• PROMPT: Consider each line of the material below and note whether it holds "колледжа". State how many do, and nothing else.
....
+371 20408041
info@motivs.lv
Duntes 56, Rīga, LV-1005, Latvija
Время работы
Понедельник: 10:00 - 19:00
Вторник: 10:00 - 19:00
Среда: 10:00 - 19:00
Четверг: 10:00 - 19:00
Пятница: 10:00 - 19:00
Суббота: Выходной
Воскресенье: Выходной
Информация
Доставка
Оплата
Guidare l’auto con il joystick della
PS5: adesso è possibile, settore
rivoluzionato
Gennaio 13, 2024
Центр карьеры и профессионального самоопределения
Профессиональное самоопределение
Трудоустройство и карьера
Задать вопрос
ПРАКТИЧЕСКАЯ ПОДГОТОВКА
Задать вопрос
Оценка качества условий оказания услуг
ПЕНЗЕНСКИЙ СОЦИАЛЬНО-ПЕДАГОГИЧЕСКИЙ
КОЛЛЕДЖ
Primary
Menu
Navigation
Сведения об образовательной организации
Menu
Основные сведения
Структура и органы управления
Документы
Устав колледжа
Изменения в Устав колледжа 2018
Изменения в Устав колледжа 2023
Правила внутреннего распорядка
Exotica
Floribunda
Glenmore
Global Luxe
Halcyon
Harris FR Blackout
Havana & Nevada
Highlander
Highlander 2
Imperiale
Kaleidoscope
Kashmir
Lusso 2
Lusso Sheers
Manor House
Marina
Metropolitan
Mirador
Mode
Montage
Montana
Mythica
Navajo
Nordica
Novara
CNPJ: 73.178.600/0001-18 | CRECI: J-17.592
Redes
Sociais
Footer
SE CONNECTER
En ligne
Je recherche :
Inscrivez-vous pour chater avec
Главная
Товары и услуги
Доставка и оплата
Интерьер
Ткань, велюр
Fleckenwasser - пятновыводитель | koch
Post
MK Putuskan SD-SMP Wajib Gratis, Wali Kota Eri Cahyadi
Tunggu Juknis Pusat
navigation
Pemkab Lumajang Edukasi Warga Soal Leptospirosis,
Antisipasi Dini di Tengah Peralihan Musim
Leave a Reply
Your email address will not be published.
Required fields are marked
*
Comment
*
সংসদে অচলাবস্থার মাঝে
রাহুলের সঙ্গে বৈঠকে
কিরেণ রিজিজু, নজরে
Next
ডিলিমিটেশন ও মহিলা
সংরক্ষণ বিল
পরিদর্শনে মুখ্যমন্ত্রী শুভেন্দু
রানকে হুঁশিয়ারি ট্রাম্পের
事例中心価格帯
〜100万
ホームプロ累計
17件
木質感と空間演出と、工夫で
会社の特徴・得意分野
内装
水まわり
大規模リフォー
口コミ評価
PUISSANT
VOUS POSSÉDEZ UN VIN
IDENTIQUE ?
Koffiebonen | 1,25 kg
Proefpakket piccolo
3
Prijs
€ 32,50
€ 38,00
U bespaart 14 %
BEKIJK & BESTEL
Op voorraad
....
• RESPONSE TO THE TASK: 3